Seamless handling of input filtering so that only applicable input is processed
"""
def __init__(self, backbone, num_classes, model_label, frcnn_kwargs={}):
super(FasterRCNNModel, self).__init__()
self.backbone = backbone
self.num_classes = num_classes
self.model_label = model_label
self.frcnn_kwargs = frcnn_kwargs
self.model = custom_fasterrcnn_resnet50_fpn(backbone, pretrained=True, progress=True,
num_classes=num_classes, **frcnn_kwargs)
def forward(self, images: List, targets: List):
""" Returns losses or detections depending on train or eval mode.
Filters out the usable image, target pairs based on "model_label" in target
"""
if self.model.training:
mask = self._get_mask(targets)
else:
mask = np.ones(len(images))
n_inputs = len(images)
masked_images = [images[i] for i in range(n_inputs) if mask[i]]
masked_targets = [targets[i] for i in range(n_inputs) if mask[i]]
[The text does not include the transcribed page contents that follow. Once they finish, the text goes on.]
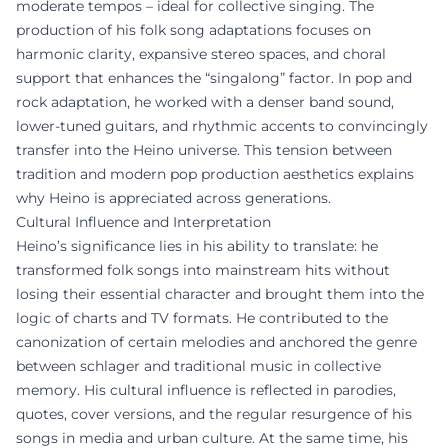
moderate tempos – ideal for collective singing. The
production of his folk song adaptations focuses on
harmonic clarity, expansive stereo spaces, and choral
support that enhances the “singalong” factor. In pop and
rock adaptation, he worked with a denser band sound,
lower-tuned guitars, and rhythmic accents to convincingly
transfer into the Heino universe. This tension between
tradition and modern pop production aesthetics explains
why Heino is appreciated across generations.
Cultural Influence and Interpretation
Heino’s significance lies in his ability to translate: he
transformed folk songs into mainstream hits without
losing their essential character and brought them into the
logic of charts and TV formats. He contributed to the
canonization of certain melodies and anchored the genre
between schlager and traditional music in collective
memory. His cultural influence is reflected in parodies,
quotes, cover versions, and the regular resurgence of his
songs in media and urban culture. At the same time, his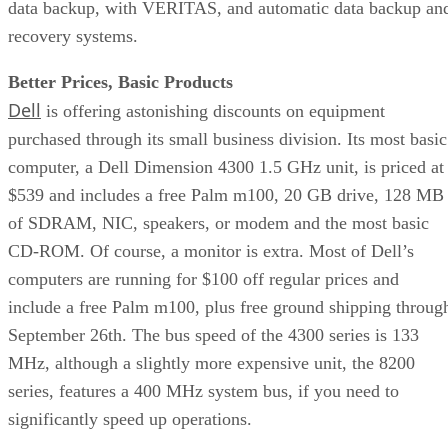
data backup, with VERITAS, and automatic data backup an
recovery systems.
Better Prices, Basic Products
Dell
is offering astonishing discounts on equipment
purchased through its small business division. Its most basic
computer, a Dell Dimension 4300 1.5 GHz unit, is priced at
$539 and includes a free Palm m100, 20 GB drive, 128 MB
of SDRAM, NIC, speakers, or modem and the most basic
CD-ROM. Of course, a monitor is extra. Most of Dell’s
computers are running for $100 off regular prices and
include a free Palm m100, plus free ground shipping throug
September 26th. The bus speed of the 4300 series is 133
MHz, although a slightly more expensive unit, the 8200
series, features a 400 MHz system bus, if you need to
significantly speed up operations.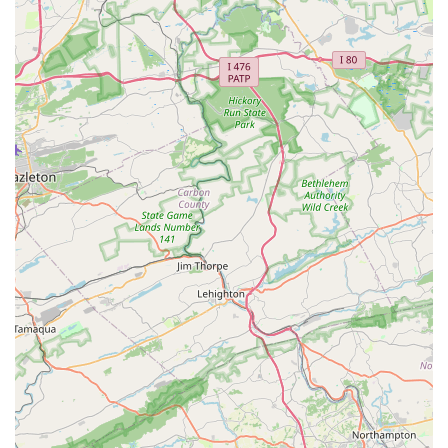
learn dance but also gain confidence, discipline, and a
sense of belonging. The testimonials from satisfied
customers speak volumes about the studio's positive
impact on young dancers, highlighting the dedication of
the staff and the welcoming atmosphere they have
created. By choosing IHeart Dance Studio, you are
investing in a program that is committed to helping your
child thrive in every aspect of their life. It's more than just
a dance class; it's a community where a love for dance is
nurtured and where dancers can truly shine.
n_masked_inputs = len(masked_images)
if n_masked_inputs > 0:
out = self.model(masked_images, masked_targets)
return out
else:
"""
In a distributed setting, a empty loss dict results in a silent crash if we try to reduce the dicts across processes.
However, tensors that are not from a computation graph lead to a crash at .backwards() as there are non finished
reductions. How to solve?
For now, we introduce a dummy pass through our model which we then zero out. All grad_fns should be there.
"""
device = torch.cuda.current_device()
images = [torch.zeros((3, 256, 256), dtype=torch.float32, device=device)]
boxes = torch.tensor(np.zeros((0, 4)), dtype=torch.float32, device=device)
labels = torch.tensor(np.zeros((0)), dtype=torch.int64, device=device)
targets = [{"boxes": boxes, "labels": labels}]
out = self.model(images, targets)
for k, v in out.items():
v *= 0
return out
Thank you for any discussion regarding this. I can also provide more code if needed but I think it will be difficult to provide a minimal working example. It is more of a question if this is the correct approach.